There is a moment in every rishta journey when you realise you need to have the conversation. Not the one about when you are getting married (that one has probably happened a dozen times already), but the deeper one — about who you want to spend your life with, and why.
This conversation can feel daunting. You might worry about disappointing your parents, or about being misunderstood. But here is the thing: your parents want you to be happy. They may express it differently, they may have different ideas about what happiness looks like, but the underlying wish is the same. Starting from that shared ground makes everything easier.
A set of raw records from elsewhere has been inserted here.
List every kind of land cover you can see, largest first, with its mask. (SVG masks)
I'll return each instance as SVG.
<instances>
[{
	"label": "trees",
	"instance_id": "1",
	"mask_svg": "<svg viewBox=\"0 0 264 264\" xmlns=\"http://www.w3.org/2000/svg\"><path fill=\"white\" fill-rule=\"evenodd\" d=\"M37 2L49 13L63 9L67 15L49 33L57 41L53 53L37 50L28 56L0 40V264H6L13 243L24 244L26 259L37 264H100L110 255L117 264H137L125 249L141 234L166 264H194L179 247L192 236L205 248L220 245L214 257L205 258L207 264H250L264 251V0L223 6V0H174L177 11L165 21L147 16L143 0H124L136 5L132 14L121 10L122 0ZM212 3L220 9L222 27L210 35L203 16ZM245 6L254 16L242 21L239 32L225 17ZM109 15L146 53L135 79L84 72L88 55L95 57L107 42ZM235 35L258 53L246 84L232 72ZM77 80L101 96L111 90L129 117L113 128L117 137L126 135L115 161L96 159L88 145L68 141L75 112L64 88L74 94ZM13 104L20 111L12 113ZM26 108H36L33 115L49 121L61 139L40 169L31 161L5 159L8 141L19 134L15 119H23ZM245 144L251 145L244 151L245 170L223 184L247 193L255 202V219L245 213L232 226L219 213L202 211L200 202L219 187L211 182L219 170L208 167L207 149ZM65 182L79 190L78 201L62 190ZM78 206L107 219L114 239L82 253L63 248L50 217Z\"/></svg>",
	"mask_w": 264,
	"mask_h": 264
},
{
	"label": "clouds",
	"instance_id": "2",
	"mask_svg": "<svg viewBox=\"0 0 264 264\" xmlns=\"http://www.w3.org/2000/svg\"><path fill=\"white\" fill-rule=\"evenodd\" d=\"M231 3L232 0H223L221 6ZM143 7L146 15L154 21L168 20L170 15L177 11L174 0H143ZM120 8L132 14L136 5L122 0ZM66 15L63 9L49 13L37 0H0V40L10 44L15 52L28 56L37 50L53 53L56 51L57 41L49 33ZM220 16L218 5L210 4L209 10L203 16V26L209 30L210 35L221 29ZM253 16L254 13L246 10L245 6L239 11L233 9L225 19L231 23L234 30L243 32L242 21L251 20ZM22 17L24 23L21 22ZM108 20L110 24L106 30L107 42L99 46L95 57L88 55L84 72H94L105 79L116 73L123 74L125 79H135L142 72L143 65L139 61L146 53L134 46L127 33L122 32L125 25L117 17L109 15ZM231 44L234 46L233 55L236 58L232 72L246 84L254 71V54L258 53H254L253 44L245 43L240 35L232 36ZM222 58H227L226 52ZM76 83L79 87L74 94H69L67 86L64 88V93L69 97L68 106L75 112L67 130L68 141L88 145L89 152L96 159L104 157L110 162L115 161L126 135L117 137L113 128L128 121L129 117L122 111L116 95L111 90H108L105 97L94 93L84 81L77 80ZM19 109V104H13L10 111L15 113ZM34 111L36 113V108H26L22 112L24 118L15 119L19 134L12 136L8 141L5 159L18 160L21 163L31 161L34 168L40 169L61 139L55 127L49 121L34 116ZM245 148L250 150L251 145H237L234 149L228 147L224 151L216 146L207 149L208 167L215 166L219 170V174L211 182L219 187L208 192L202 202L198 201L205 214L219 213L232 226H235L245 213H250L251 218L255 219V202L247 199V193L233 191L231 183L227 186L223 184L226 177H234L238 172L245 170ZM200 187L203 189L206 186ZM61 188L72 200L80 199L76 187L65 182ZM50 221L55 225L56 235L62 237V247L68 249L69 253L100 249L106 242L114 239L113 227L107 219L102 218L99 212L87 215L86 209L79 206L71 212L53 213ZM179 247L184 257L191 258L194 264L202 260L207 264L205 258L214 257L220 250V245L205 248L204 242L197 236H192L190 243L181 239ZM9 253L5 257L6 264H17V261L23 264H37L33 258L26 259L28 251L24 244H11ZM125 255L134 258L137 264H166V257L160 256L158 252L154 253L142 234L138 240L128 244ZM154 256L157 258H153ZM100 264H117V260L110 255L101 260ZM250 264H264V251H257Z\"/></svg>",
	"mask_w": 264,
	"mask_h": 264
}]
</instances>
Before you share your wish list, acknowledge theirs. Thank them for caring, for wanting to help, for being part of this process. It might feel unnecessary, but this small act of recognition softens the entire conversation. When people feel seen, they listen better.
You do not need to share every preference, but you do need to be clear about the things that truly matter to you. Maybe it is career ambition. Maybe it is a sense of humour. Maybe it is someone who values independence. Whatever it is, name it plainly and explain why it matters.
Avoid vague statements like "I just want someone nice." That does not give your parents anything to work with. Instead, try: "I want someone who is curious about the world and wants to keep growing as a person. That matters to me because I do not want us to outgrow each other."
Your parents have decades of experience watching marriages succeed and fail. Their priorities might seem outdated, but there is often wisdom behind them. When they say "family background matters," they might really mean "shared values make daily life easier." When they say "settled boy/girl," they might mean "financial stability reduces stress in a marriage."
Try to hear the intent behind the words. You do not have to agree with everything, but showing that you have genuinely considered their view builds trust and makes them more open to yours.
You will be surprised how much common ground exists. Both you and your parents probably want someone who is kind, responsible, and respectful. Both sides likely value compatibility in values and lifestyle. Start with what you agree on, and then work outward from there.
This does not have to be a single, high-stakes conversation. In fact, it is better if it is not. Bring it up naturally over chai, during a walk, or while looking at profiles together on Yogya Jodi. The more normal it feels, the more honest everyone can be.
Family Hub on Yogya Jodi is designed for exactly this — a shared space where you and your parents can browse profiles, leave comments, and discuss together. It turns the conversation from a single awkward moment into an ongoing, collaborative journey.
Remember: the goal is not to convince your parents, and it is not to give in to them either. The goal is to build a partnership where both sides feel heard and respected. That is the kind of foundation that leads to the best matches — and the strongest marriages.